Supplied information:
::::::

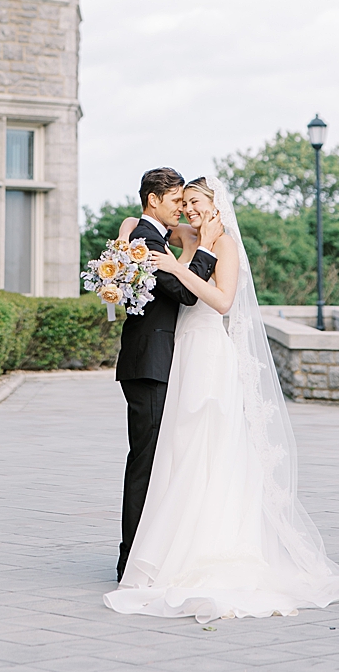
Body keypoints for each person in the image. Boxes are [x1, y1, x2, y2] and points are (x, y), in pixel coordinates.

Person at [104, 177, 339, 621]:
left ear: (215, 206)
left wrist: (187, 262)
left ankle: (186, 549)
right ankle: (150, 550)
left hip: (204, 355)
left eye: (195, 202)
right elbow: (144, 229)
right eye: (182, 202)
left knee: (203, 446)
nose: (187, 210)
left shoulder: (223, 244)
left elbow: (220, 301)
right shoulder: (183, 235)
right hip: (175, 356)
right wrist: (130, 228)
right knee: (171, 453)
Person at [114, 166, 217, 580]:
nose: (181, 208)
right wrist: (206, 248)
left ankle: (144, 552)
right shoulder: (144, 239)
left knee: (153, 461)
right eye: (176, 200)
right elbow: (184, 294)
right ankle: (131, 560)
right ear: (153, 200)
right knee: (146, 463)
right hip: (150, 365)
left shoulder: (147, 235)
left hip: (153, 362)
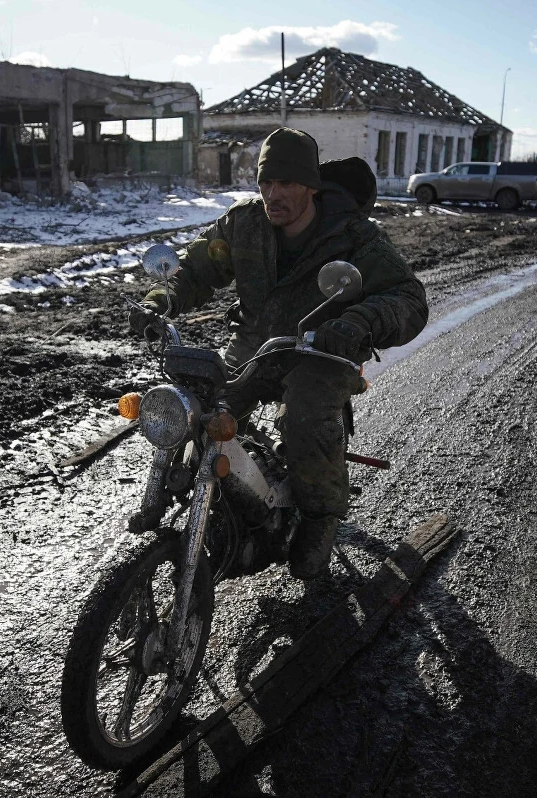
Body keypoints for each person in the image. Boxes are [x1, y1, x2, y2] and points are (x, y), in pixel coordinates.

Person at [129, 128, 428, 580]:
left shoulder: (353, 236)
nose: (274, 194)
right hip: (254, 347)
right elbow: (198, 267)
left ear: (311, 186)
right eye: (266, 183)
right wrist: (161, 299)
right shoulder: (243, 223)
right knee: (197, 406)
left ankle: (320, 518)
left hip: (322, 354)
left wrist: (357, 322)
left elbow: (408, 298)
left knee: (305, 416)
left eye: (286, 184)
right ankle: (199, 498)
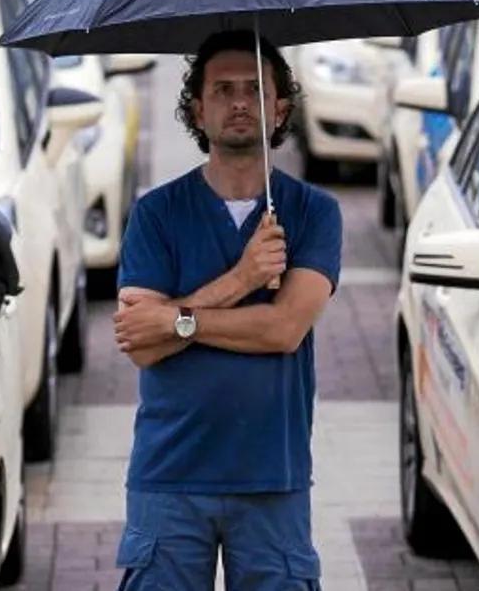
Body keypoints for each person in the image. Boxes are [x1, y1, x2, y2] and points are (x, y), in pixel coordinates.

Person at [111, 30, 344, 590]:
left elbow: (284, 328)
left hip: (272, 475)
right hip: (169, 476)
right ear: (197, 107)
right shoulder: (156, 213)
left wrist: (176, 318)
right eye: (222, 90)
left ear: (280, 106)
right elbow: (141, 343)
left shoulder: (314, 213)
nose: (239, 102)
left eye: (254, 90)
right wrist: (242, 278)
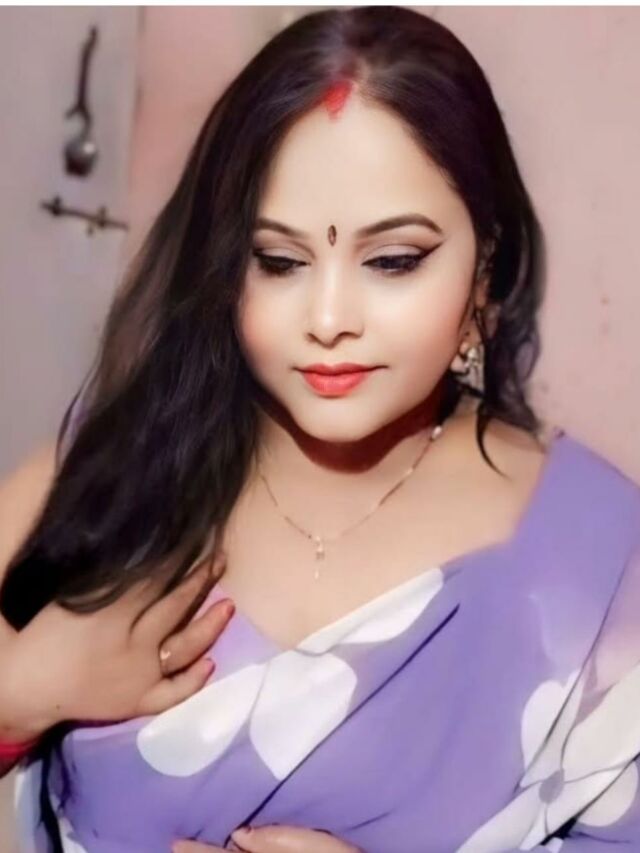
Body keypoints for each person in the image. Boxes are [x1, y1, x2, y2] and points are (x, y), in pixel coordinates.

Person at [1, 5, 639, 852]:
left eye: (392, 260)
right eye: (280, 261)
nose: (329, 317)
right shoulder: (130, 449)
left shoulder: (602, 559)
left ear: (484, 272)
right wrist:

::::::

Required action:
Extract all lines from the material above that include the word "elbow".

Solution for this exercise:
right elbow: (144, 229)
left elbow: (220, 301)
right elbow: (184, 294)
right elbow: (198, 267)
left elbow: (408, 298)
left elbow: (284, 328)
right elbow: (141, 343)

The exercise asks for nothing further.